Chakrabarti brings out the connections between the Indian and the Western debates over the mind-body problem and shows that the Nyāya position is well developed, well articulated, and defensible. He shows that Nyāya dualism differs from Cartesian dualism and is not vulnerable to some traditional objections against the latter. A brief discussion of the Sāṃkhya and the Advaita theories of the self and the critique of these views from the Nyāya standpoint are included, as well as a discussion of a classical Nyāya causal argument for the existence of God. The appendix contains an annotated translation of selected portions of Udayana's masterpiece, Ātmatattvaviveka (Discerning the Nature of the Self.)

Customer Reviews

2 ratings

Excellent

As a student of Chakrabarti, I've got to say that this book was extremely enlightening. Not only does he offer very sound proofs for psycho-physical dualism, but he also offers refutations of Cartesian and Materialist views. His proofs are very simple and worded in ways that a layman can understand.

Careful, thorough and interesting

Chakrabarti introduces the Nyaya school's theory of a non-physical self with great care.
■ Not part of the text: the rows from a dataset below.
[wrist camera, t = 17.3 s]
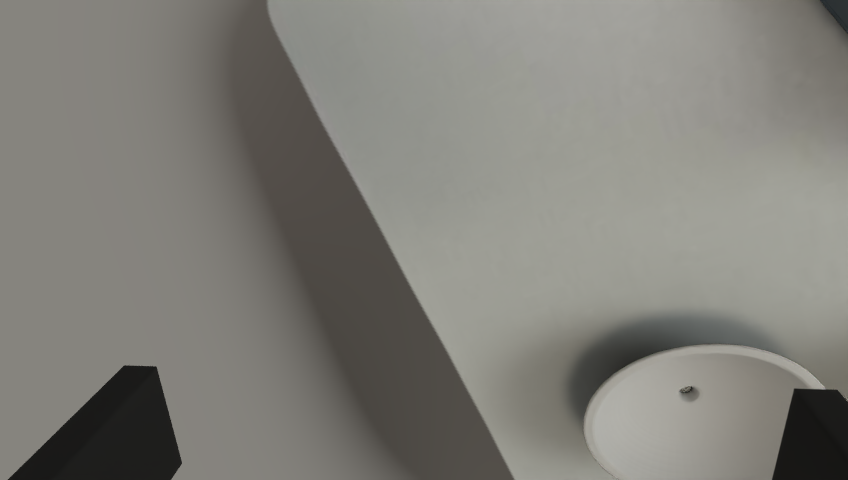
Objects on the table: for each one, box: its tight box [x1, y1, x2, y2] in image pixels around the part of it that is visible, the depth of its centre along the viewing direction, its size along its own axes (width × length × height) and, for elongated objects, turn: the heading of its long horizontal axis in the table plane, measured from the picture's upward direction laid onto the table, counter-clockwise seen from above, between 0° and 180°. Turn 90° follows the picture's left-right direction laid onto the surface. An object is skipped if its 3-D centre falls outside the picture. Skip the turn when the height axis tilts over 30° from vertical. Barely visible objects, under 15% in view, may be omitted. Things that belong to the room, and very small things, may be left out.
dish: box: [583, 344, 825, 480], centre depth 45 cm, size 18×14×5 cm
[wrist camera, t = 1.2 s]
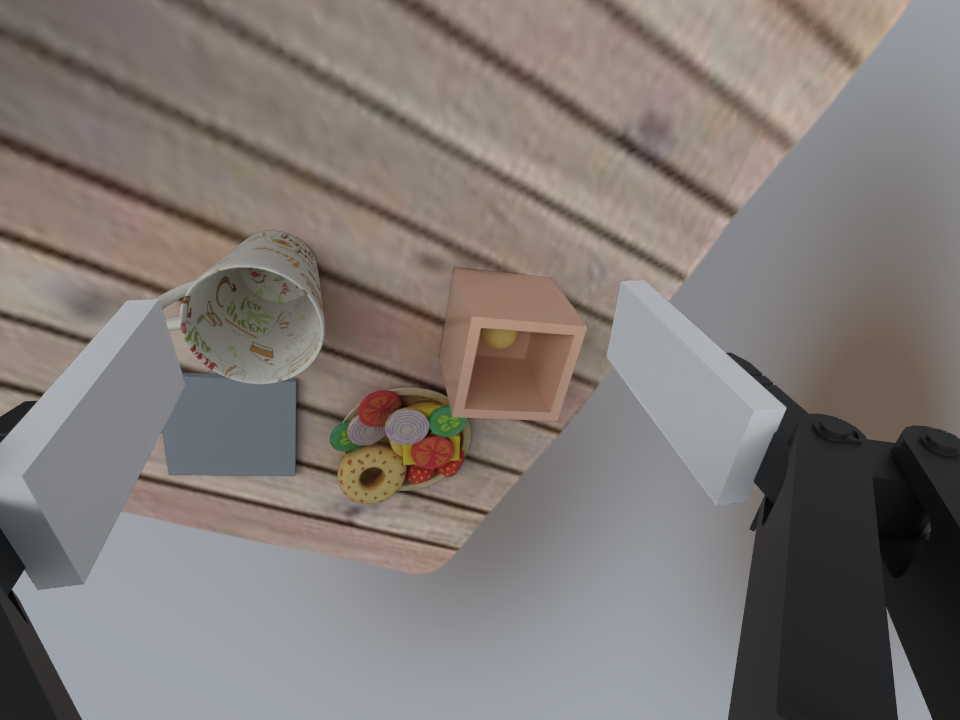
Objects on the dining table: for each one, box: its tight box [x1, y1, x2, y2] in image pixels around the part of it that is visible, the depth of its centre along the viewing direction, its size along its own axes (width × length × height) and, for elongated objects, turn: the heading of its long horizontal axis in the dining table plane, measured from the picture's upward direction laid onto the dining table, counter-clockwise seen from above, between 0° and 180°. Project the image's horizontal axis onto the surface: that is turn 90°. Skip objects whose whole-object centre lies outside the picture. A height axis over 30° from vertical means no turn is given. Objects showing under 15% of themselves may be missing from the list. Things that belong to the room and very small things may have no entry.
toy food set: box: [330, 387, 471, 504], centre depth 50 cm, size 13×13×3 cm
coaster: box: [162, 372, 297, 476], centre depth 47 cm, size 11×11×1 cm
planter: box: [439, 267, 588, 421], centre depth 43 cm, size 9×9×9 cm
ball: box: [481, 328, 518, 350], centre depth 44 cm, size 3×3×3 cm
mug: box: [155, 231, 325, 384], centre depth 36 cm, size 8×13×10 cm, turn 97°
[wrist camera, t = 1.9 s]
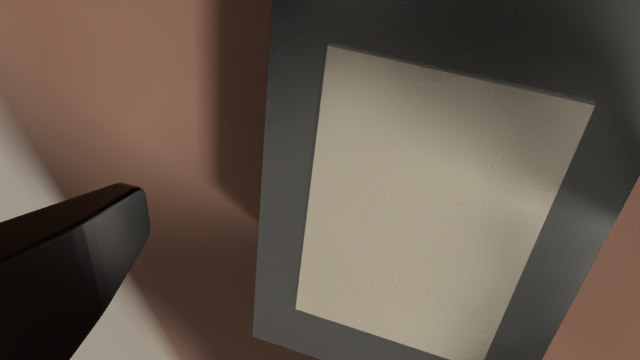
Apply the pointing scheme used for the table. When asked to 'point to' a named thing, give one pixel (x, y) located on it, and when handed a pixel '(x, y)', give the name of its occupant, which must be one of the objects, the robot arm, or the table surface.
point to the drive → (440, 172)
Not only is Chakrabarti's work carefully done, but the Nyaya school's position itself is carefully argued. (The Nyaya school began with Gotama, traditionally dated at 6th C. bc.) Unlike most theories of a non-physical self, the Nyaya theory construes the self as extended in space. The book contains a plethora of arguments that there is a self, contra the Humean or Buddhist flux view, and that it is a non-physical thing, contra the materialist view. Also, Chakrabarti includes many translations of Nyaya texts from Gotama, Vatsyayana (2nd C. bc), and Udayana (11th C. ad). The book is a service to the history of philosophy, in that it brings this rigorously analytic school of philosophy to light. India had the first hardcore analytic philosophers in history, if Gotama's dates are correct. Read the passages. You feel like you're reading 20th C. philosophy of mind. But it's many centuries bc.